## [To do]
Each record below has to be printed verbatim.

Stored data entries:
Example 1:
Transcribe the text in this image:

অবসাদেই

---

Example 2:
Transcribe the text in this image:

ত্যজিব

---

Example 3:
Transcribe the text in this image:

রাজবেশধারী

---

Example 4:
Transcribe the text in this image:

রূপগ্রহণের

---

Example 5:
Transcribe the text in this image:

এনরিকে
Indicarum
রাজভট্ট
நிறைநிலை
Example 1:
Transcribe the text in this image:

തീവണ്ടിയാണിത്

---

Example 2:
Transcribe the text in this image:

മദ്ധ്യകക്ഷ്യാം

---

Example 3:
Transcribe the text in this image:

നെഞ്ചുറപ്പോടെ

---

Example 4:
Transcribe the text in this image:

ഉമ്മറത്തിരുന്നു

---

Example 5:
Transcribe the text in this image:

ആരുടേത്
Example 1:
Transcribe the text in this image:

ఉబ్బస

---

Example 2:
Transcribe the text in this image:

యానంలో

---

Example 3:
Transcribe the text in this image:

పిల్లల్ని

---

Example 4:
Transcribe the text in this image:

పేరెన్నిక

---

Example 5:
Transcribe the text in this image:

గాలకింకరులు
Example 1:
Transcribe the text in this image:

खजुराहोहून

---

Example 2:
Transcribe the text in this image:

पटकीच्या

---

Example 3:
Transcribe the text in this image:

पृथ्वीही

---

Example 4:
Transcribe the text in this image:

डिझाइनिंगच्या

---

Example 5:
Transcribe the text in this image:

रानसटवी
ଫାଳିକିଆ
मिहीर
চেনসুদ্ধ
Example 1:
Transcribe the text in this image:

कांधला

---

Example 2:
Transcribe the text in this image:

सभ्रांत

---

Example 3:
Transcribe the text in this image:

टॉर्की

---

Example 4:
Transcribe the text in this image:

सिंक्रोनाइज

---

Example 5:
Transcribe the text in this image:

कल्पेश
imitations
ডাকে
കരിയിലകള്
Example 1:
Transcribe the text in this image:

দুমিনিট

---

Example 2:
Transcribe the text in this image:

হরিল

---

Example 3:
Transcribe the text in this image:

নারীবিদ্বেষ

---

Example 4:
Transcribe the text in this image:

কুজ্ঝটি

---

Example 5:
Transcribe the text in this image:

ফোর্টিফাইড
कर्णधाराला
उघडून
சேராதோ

## [Solution to the exercise]
Example 1:
Transcribe the text in this image:

অবসাদেই

---

Example 2:
Transcribe the text in this image:

ত্যজিব

---

Example 3:
Transcribe the text in this image:

রাজবেশধারী

---

Example 4:
Transcribe the text in this image:

রূপগ্রহণের

---

Example 5:
Transcribe the text in this image:

এনরিকে
Indicarum
রাজভট্ট
நிறைநிலை
Example 1:
Transcribe the text in this image:

തീവണ്ടിയാണിത്

---

Example 2:
Transcribe the text in this image:

മദ്ധ്യകക്ഷ്യാം

---

Example 3:
Transcribe the text in this image:

നെഞ്ചുറപ്പോടെ

---

Example 4:
Transcribe the text in this image:

ഉമ്മറത്തിരുന്നു

---

Example 5:
Transcribe the text in this image:

ആരുടേത്
Example 1:
Transcribe the text in this image:

ఉబ్బస

---

Example 2:
Transcribe the text in this image:

యానంలో

---

Example 3:
Transcribe the text in this image:

పిల్లల్ని

---

Example 4:
Transcribe the text in this image:

పేరెన్నిక

---

Example 5:
Transcribe the text in this image:

గాలకింకరులు
Example 1:
Transcribe the text in this image:

खजुराहोहून

---

Example 2:
Transcribe the text in this image:

पटकीच्या

---

Example 3:
Transcribe the text in this image:

पृथ्वीही

---

Example 4:
Transcribe the text in this image:

डिझाइनिंगच्या

---

Example 5:
Transcribe the text in this image:

रानसटवी
ଫାଳିକିଆ
मिहीर
চেনসুদ্ধ
Example 1:
Transcribe the text in this image:

कांधला

---

Example 2:
Transcribe the text in this image:

सभ्रांत

---

Example 3:
Transcribe the text in this image:

टॉर्की

---

Example 4:
Transcribe the text in this image:

सिंक्रोनाइज

---

Example 5:
Transcribe the text in this image:

कल्पेश
imitations
ডাকে
കരിയിലകള്
Example 1:
Transcribe the text in this image:

দুমিনিট

---

Example 2:
Transcribe the text in this image:

হরিল

---

Example 3:
Transcribe the text in this image:

নারীবিদ্বেষ

---

Example 4:
Transcribe the text in this image:

কুজ্ঝটি

---

Example 5:
Transcribe the text in this image:

ফোর্টিফাইড
कर्णधाराला
उघडून
சேராதோ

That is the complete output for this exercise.